- French single cover

Single by Stevie Wonder

from the album Songs in the Key of Life
- B-side: "Creepin'"
- Released: August 1977
- Genre: Disco
- Length: 8:28 (album version); 5:17 (single edit);
- Label: Tamla
- Songwriter: Stevie Wonder
- Producer: Stevie Wonder

Stevie Wonder singles chronology
| "Sir Duke" (1977) | "Another Star" (1977) | "As" (1977) |

= Another Star =

"Another Star" is a song written and performed by Stevie Wonder from his 1976 album Songs in the Key of Life. It is the final track on side four of the double LP. The flute player Bobbi Humphrey appears in the last section of the song.

Released as a single in 1977, it reached number 32 on the Billboard Hot 100, number 29 Easy Listening, number 18 on the Black Singles chart, and number 2 on the Dance/Disco chart, also reaching number 51 in Canada and number 29 in the UK.

==Background==
Cash Box said that "a foot-tapping, Latin-influenced rhythm and an unforgettable 'La la la' chorus are but two of the hooks that will take this record to the upper reaches of the pop and R&B charts." Record World said that "Wonder's venture into salsa also gives him a chance to stretch out vocally more than on past singles."

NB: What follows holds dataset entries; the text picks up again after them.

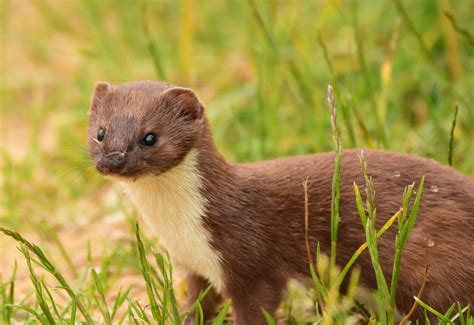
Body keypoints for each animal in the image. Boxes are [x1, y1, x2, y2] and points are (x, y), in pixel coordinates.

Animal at [87, 80, 472, 322]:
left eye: (150, 137)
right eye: (101, 132)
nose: (113, 160)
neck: (180, 229)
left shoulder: (250, 258)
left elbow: (259, 305)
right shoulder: (196, 268)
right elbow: (196, 306)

In Rolling Stones original review of the album, Vince Aletti wrote that the song "bursts with an aching, tender passion that’s turned loose in the dense, danceable Brazilian-flavored production." Writing in Stylus Magazine, Mallory O'Donnell described it as "a joyous song about heartbreak."

==Personnel==
- Taken from album liner notes
- George Benson – guitar, background vocals
- Nathan Watts – bass
- Nathan Alford Jr. – percussion
- Carmello Hungria Garcia – timbales
- Trevor Lawrence – tenor saxophone
- Hank Redd – alto saxophone
- Raymond Maldonado – trumpet
- Steve Madaio – trumpet
- Bobbi Humphrey – flute
- Josie James – background vocals

==Chart performance==

| Chart (1977) | Peak position |
|---|---|
| Canada | 51 |
| UK Singles (Official Charts Company) | 29 |
| US Billboard Easy Listening | 29 |
| US Billboard Hot 100 | 32 |
| US Billboard National Disco Action Top 40 | 2 |
| US Billboard Hot Black Singles | 18 |

==Cover versions==
- The song was covered by Kathy Sledge, who released the song as a single. Sledge's version peaked at number fifty-four on the UK Singles Chart in 1995.
- Brazilian singer Salomé de Bahia released a dance version of the song with Portuguese lyrics in 1999.

==In popular culture==
- The song featured as the theme tune to the BBC's TV coverage of the 2014 FIFA World Cup in Brazil.